I have got the right to protect my animals, I am trying to follow the law.
He added that his alpacas are lovely and that their noises sound like music.
Mr Fada said his alpacas make a very sweet sound, describing them as sounding like music
They are lovely, they have got character.
They make extremely lovely sounds, it is like music, they make a very sweet sound. Mr Fada said.
In his objection the former leader of Basingstoke and Deane Borough Council, Ken Rhatigan, argued that access via a narrow road was dangerous and there was no justification for the barn.
He served as leader for nearly three years, from May 2019 to February 2022, and he was still a councillor when he submitted his objection to Mr Fadas barn in April.
The 63-year-old said: There is no agricultural justification for a large barn on the site.
In addition there is the landscape harm of any building on open arable land, it has a scarring effect on the clear open countryside.
The new access onto a narrow lane is both dangerous and not suitable for large agricultural machinery.
Mr Fada wants to build a 300sqm barn along with four pens on his two-and-a-quarter acres of land (pictured)
Mr Rhatigan from St Andrews, Scotland, has lived in North Hampshire for over 20 years and he worked as a financial advisor before he became leader of the council.
A resident in the nearby hamlet of Brimpton Common, on the Hampshire-Berkshire border, said the beautiful valley was unspoiled.
Grahame Hawker is a trustee of the local allotment charity, the Brimpton Common Fuel Allotment.
In his objection he said: This valley is a beautiful feature in this area and very unusually, it is completely unspoiled at present.
Having a large industrial building will destroy the landscape character of the area.
I also fear that this will be the prelude to the downgrading of the landscape, paving the way for an application to build a large residence on this plot in the future.
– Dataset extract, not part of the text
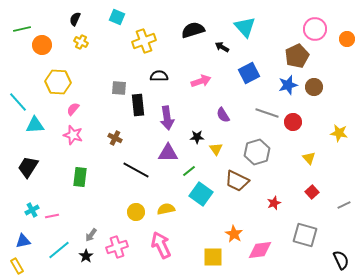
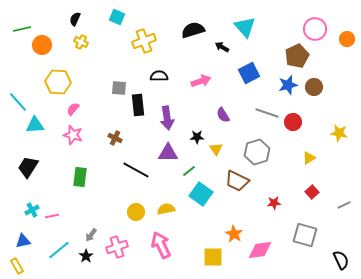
yellow triangle at (309, 158): rotated 40 degrees clockwise
red star at (274, 203): rotated 16 degrees clockwise
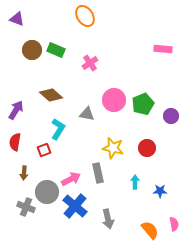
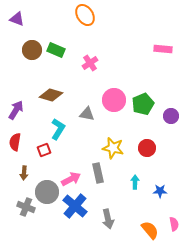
orange ellipse: moved 1 px up
brown diamond: rotated 25 degrees counterclockwise
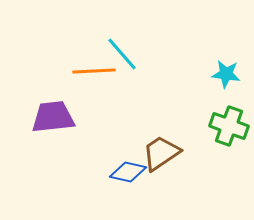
The addition of an unauthorised entrance onto the highway gives locals little faith in future actions on this land.
Brian Smith, who also lives in the delightful hamlet of Brimpton Common, wrote in his objection about the impact of traffic on the very narrow Hockford lane.
Brimpton Common is a delightful little rural hamlet established around a triangle of roads, he said.
There have been many accidents here and recently a major one at which there was a fatality.
From the details of the application it appears that it is intended to establish a major agricultural operation resulting in an increase in vehicular traffic including lorries which will all exit at this dangerous junction.
It is virtually impossible for a lorry to use the lane.
The development of this site is most inappropriate, it would despoil a very rural area and have a detrimental effect on the wildlife.
One neighbour comment was in favour of the application, saying the land had been left to mother nature for far too long.